BEGIN
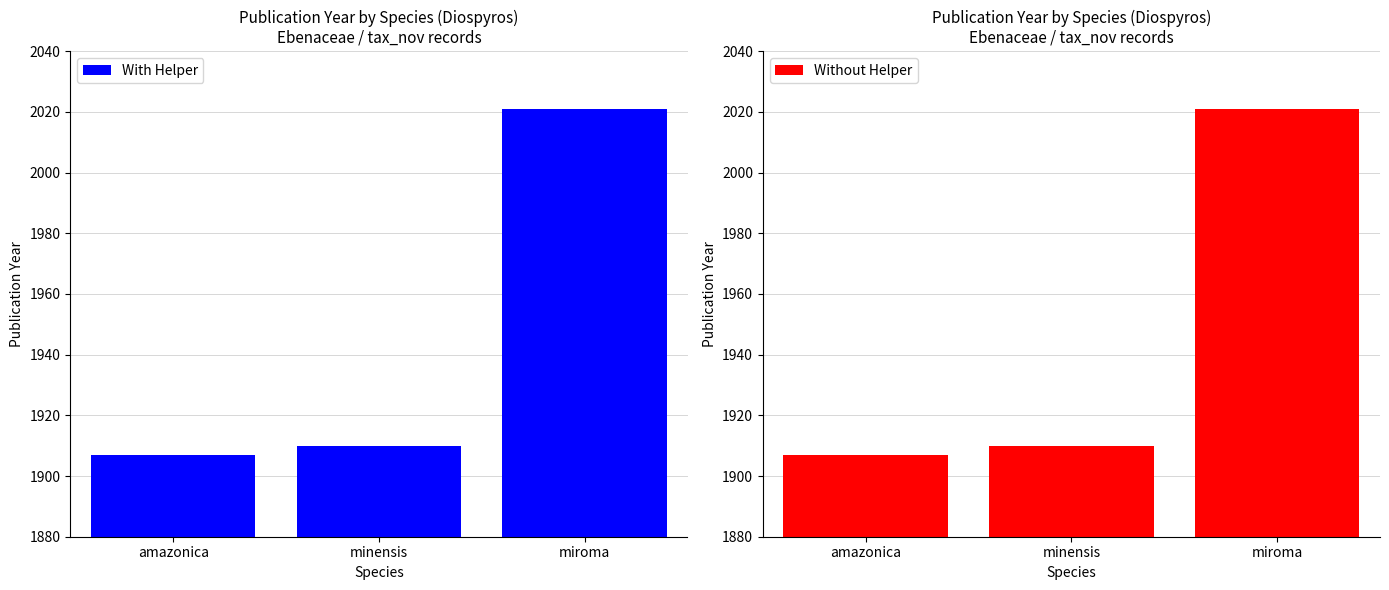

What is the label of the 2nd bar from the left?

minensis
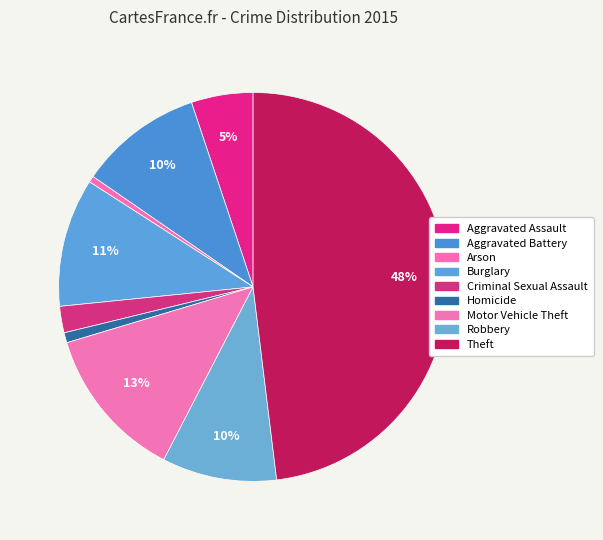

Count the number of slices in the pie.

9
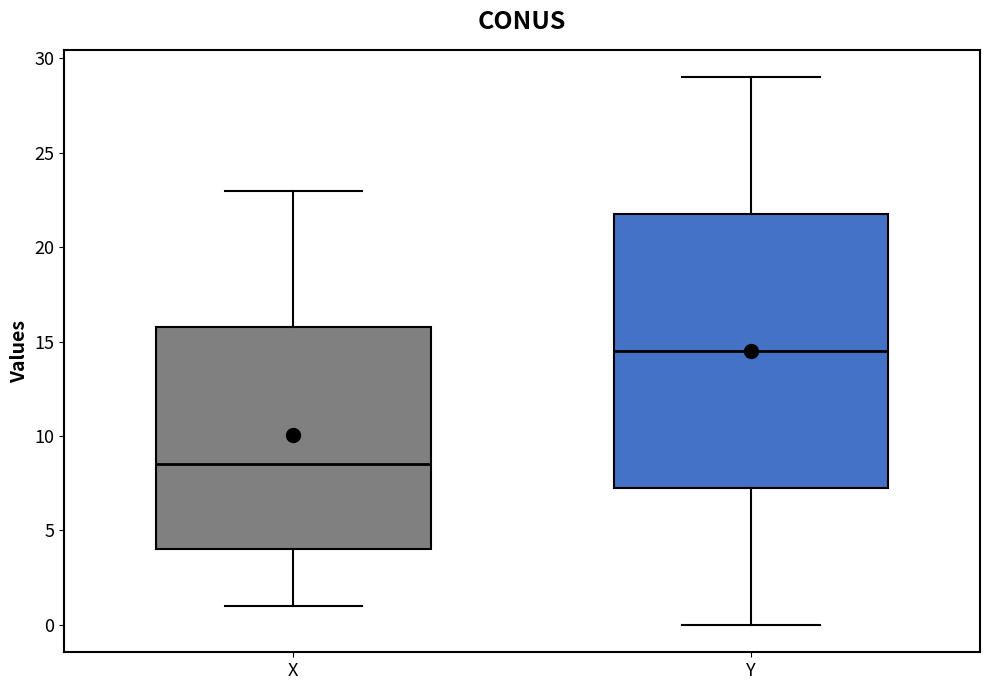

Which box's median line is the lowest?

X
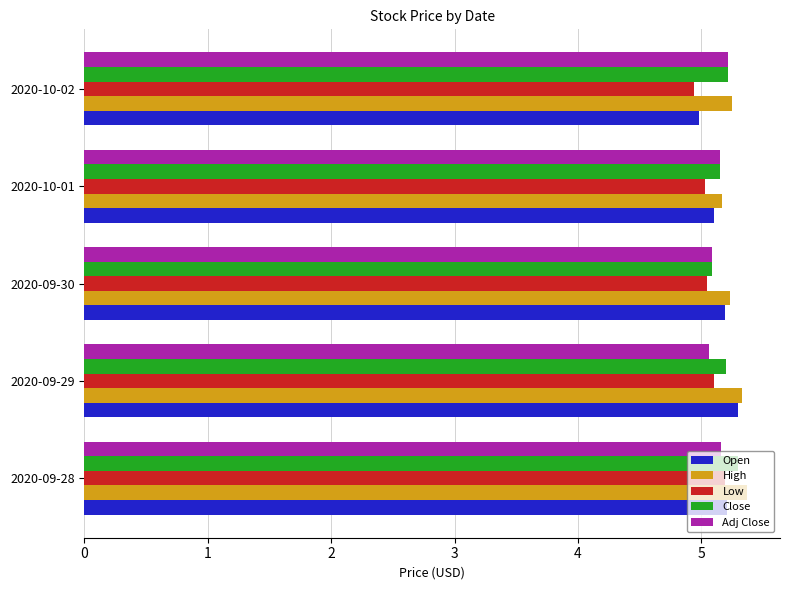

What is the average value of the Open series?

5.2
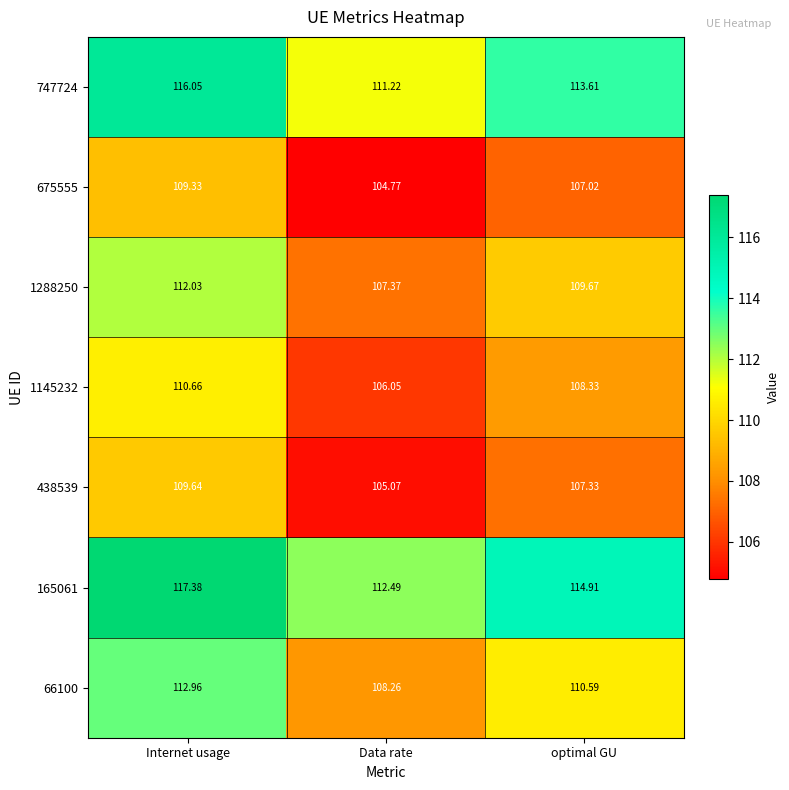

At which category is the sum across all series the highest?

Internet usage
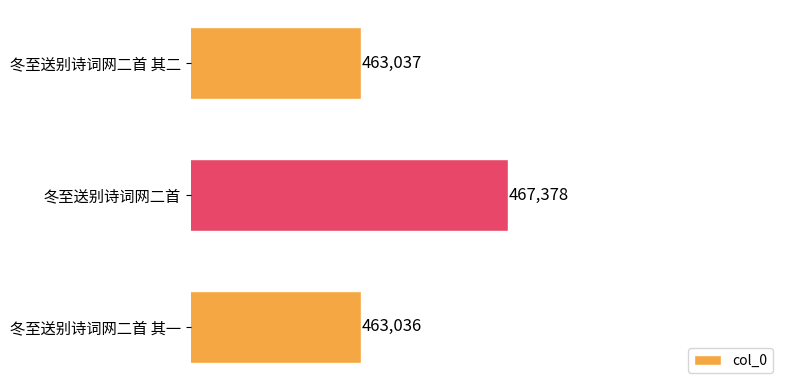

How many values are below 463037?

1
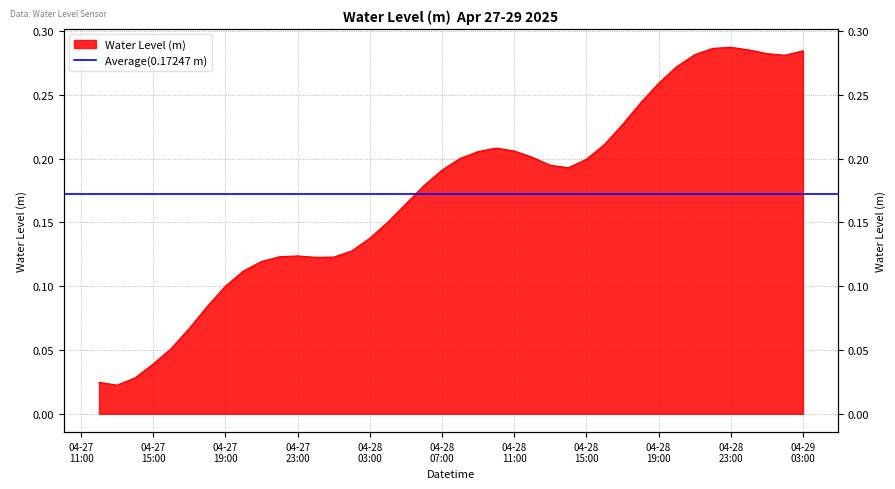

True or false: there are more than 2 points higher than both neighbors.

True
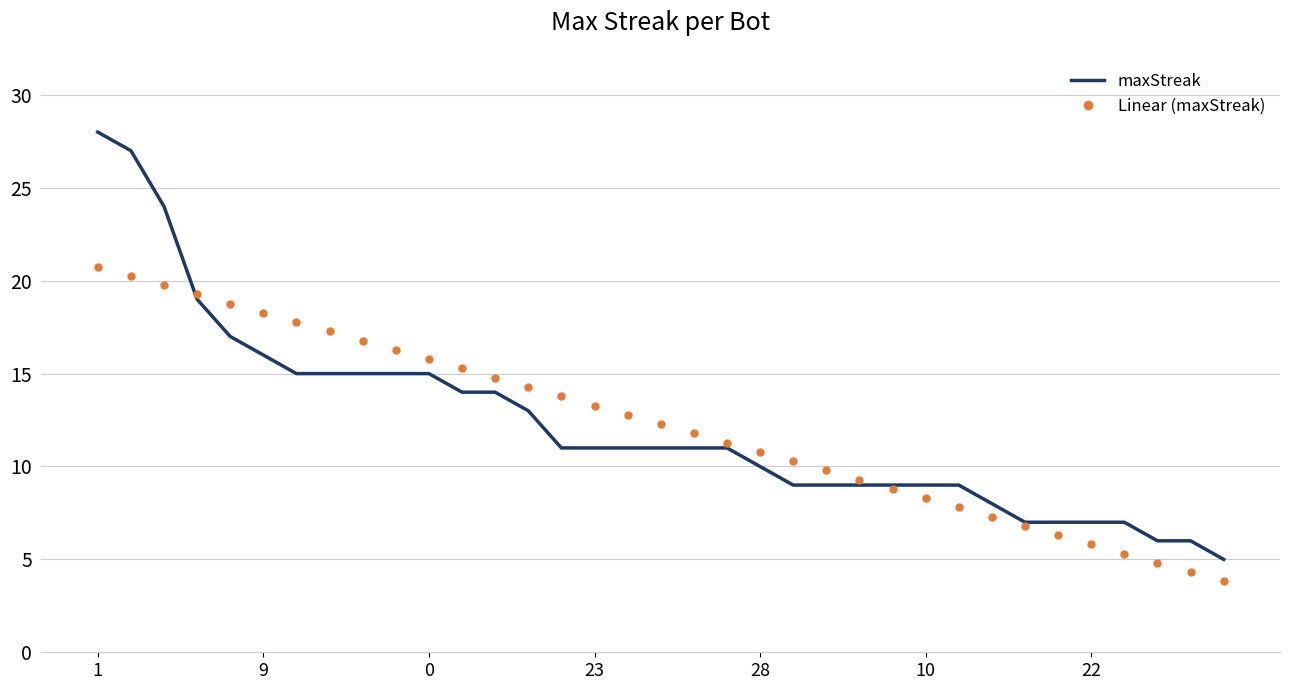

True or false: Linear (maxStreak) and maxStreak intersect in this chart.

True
END
* [EXERCISE BRIEF]
Reproduce every line of the records above word for word, leaving out the pictures.

* [ANSWER TO THE EXERCISE]
What is the label of the 2nd bar from the left?

minensis

Count the number of slices in the pie.

9

Which box's median line is the lowest?

X

What is the average value of the Open series?

5.2

At which category is the sum across all series the highest?

Internet usage

How many values are below 463037?

1

True or false: there are more than 2 points higher than both neighbors.

True

True or false: Linear (maxStreak) and maxStreak intersect in this chart.

True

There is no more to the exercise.